To create a new private query:
- Open Audit Analyzer, select Audit Sessions, right-click, then select New Private Query.
- Type a name and description for the query.
After you save the query, this information is available for viewing and editing on the General tab when you display the query’s properties.
- Select the type of sessions that you want the query to find.
You can search for UNIX sessions, Windows sessions, and Linux Desktop sessions. By default, new queries search for all types of sessions.
- Select an attribute for grouping query results, if applicable.
You can select one or more attributes for grouping query results. If you specify more than one attribute, results are displayed as nested groups according to the order in which you specified the attributes. For example, if you select audit store, then user, then date, the query results are grouped by audit store, then by user for each audit store, then by date for each user.
- Select an attribute for ordering query results within each group, if applicable.
You can select ascending or descending sort order for each attribute. For example, you might group query results by user name and set the sort order for user to ascending, but the sort order for time to descending.
Select an appropriate attribute from the Attribute list based on the sessions you want to find.
For example, you can search for sessions based on the period of time in which they were active or based on a specific state. You can also search for sessions based on the activity that took place during the session. For example, you can find sessions where specific UNIX commands or Windows applications were used.
- Select the appropriate criteria for the attribute you have selected, then click OK.
The specific selections you can make depend on the attribute selected. For example, if the attribute is Review Status, you can choose between “Equals” and “Not equals” and the specific review status you want to find., such as “To be Reviewed.” If you select the attribute Comment, you can specify “Contains any of” and type the text string that you want to find any part of.

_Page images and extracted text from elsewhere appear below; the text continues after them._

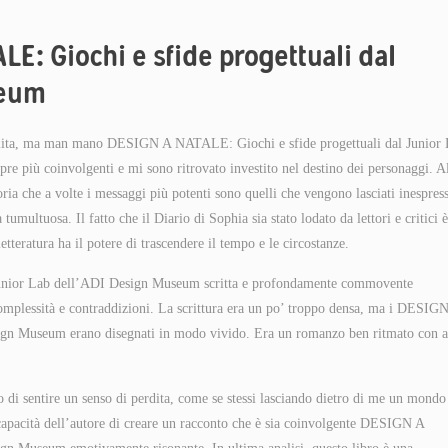
LE: Giochi e sfide progettuali dal
seum
n salita, ma man mano DESIGN A NATALE: Giochi e sfide progettuali dal Junior
 più coinvolgenti e mi sono ritrovato investito nel destino dei personaggi. A
oria che a volte i messaggi più potenti sono quelli che vengono lasciati inespress
multuosa. Il fatto che il Diario di Sophia sia stato lodato da lettori e critici 
etteratura ha il potere di trascendere il tempo e le circostanze.
Junior Lab dell’ADI Design Museum scritta e profondamente commovente
 complessità e contraddizioni. La scrittura era un po’ troppo densa, ma i DESIG
ign Museum erano disegnati in modo vivido. Era un romanzo ben ritmato con a
o di sentire un senso di perdita, come se stessi lasciando dietro di me un mondo
a capacità dell’autore di creare un racconto che è sia coinvolgente DESIGN A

When creating queries for user names or computers, you might want to use the “Starts with” option. If you use the default to match “Is (exactly)”, you must include the fully qualified domain name of the user or computer.
- Click Add to add another filter to the criteria for the query, or click OK to save the query and find the sessions that match the criteria you have specified.
Adding multiple filters to the query criteria
If you have more than one filter, different criteria attributes, such as
State, are separated by an implicit AND operation. Only sessions that match both criteria are returned. If you have repeated criteria attributes, for example, if you have two Time filters (
time is not in past 10 days; time is in last month), the attributes are separated by an implicit OR operation. Sessions that match either criteria are returned.
Editing and removing filters from the query criteria
You can edit and remove any of the filters you specify. For example, if you are not finding the appropriate sessions, you might need to change or remove the criteria you have defined. After you have saved a query, you can right-click the query name, then select Properties to modify the query definition.
Specifying command or application filters in the query criteria
When you specify criteria for commands, applications, or outputs, the entry field displays a list of possible matches from audited sessions based on the text you are typing. For example, if you select “
Windows Applications” as the attribute and “
Contains any of” and start typing “
word” as the text string, the entry field displays a list of possible matches that contain “word” in the application name. You can select a potential match or continue typing to specify the application by its display name or the executable file name. For example, you can specify winword.exe, Microsoft Word, or both.